> ZU ERLEDIGENDE AUFGABEN:
(1) Prüfe, ob die Aussagen (a), (b) und (c) mit dem Seitentext übereinstimmen. Antworte jeweils mit Ja oder Nein und zitiere die entscheidenden Worte des Seitentextes genau.
(a) Artbeck hält die letzte Strophe für besonders gelungen.
(b) Artbeck deutet „Blaue Fluten“ als Anlehnung an einen französischen Ausdruck.
(c) Im Saal kommt es zur Überschwemmung, wenn dem Strom die Hemmung des Wehres fehlt.
(2) Schreibe den Abschnitt des Seitentextes von „Ein ironisch-bissiger Seitenhieb“ bis einschließlich „im dritten Stock.“ wortgetreu ab.

> SEITENTEXT:
Fehlt solchem Strom des Wehres Hemmung,
kommt es im Saal zur Überschwemmung.
Es bleibt da nur ein rasches Sputen
im Abgesang der Nebeltuten.
 
Zuletzt bearbeitet:
Hallo James!

Ein ironisch-bissiger Seitenhieb gegen Larmoyanz, Dichtersofties, Confessional Poets und nervigem Seelenstriptease! Amüsante Aufforderung, solche Verse tunlichst zu meiden. Besonders gelungen die letzte Strophe, wie ich finde. "Blaue Fluten" eine Anlehnung an den englischen Ausdruck "to be blue" (traurig sein) - montiert mit dem schönen Bild des "flauen Blutens": Dem lyrischen Ich graut es vor solchen Ergüssen und das mit Recht!

Gruß,
Artbeck
 

Scal

Mitglied
Schlängelt sich meisterhaft, dein Fluss.

Inhaltlich:
Mag sich so darstellen, der Fluss, blickt man auf ihn mit dem übergestülpten Auge des Argos vom Balkon im dritten Stock.

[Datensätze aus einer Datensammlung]

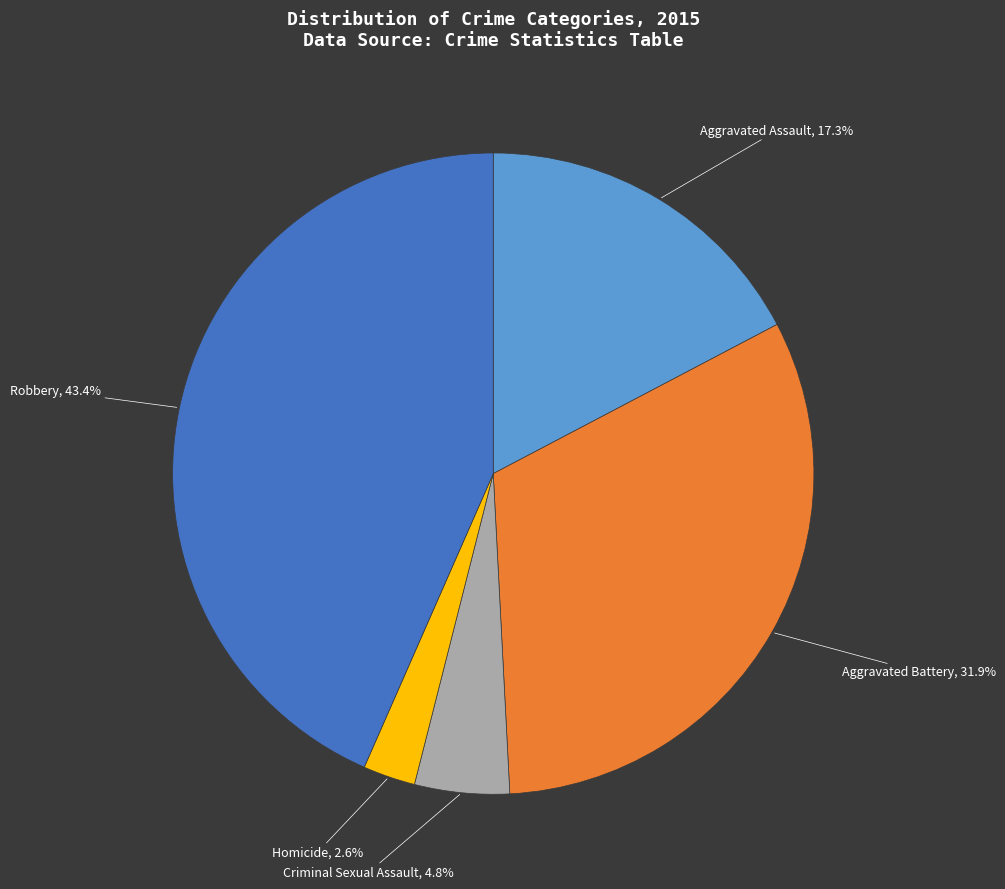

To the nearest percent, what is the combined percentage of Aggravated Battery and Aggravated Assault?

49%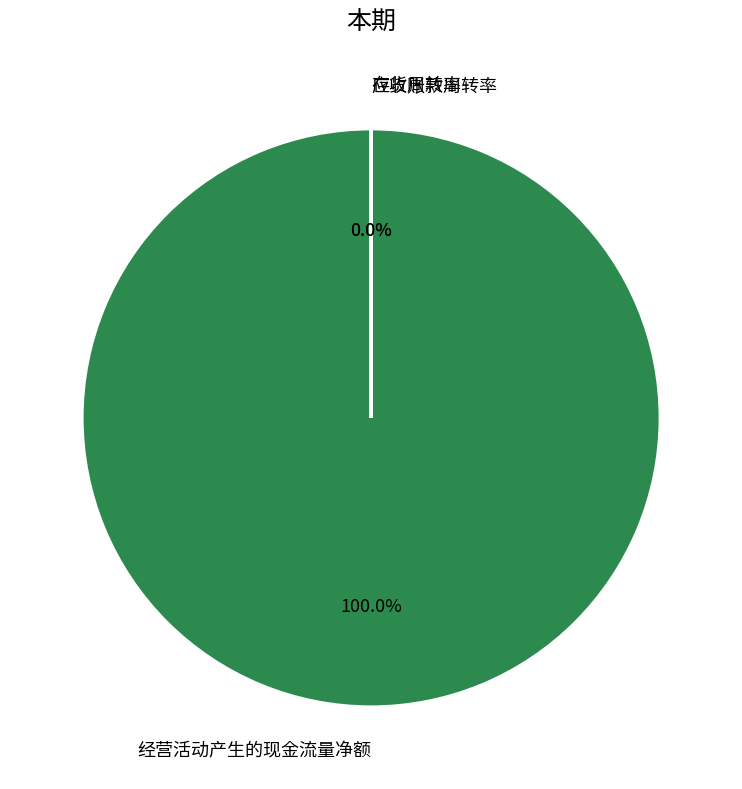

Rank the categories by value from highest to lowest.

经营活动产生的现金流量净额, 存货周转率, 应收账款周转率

> ANTWORTEN JE AUFGABE:
(1)
(a) Ja: „Besonders gelungen die letzte Strophe, wie ich finde.“
(b) Nein: „"Blaue Fluten" eine Anlehnung an den englischen Ausdruck "to be blue" (traurig sein)“
(c) Ja: „Fehlt solchem Strom des Wehres Hemmung,“ und „kommt es im Saal zur Überschwemmung.“

(2)
Ein ironisch-bissiger Seitenhieb gegen Larmoyanz, Dichtersofties, Confessional Poets und nervigem Seelenstriptease! Amüsante Aufforderung, solche Verse tunlichst zu meiden. Besonders gelungen die letzte Strophe, wie ich finde. "Blaue Fluten" eine Anlehnung an den englischen Ausdruck "to be blue" (traurig sein) - montiert mit dem schönen Bild des "flauen Blutens": Dem lyrischen Ich graut es vor solchen Ergüssen und das mit Recht!

Gruß,
Artbeck
 

Scal

Mitglied
Schlängelt sich meisterhaft, dein Fluss.

Inhaltlich:
Mag sich so darstellen, der Fluss, blickt man auf ihn mit dem übergestülpten Auge des Argos vom Balkon im dritten Stock.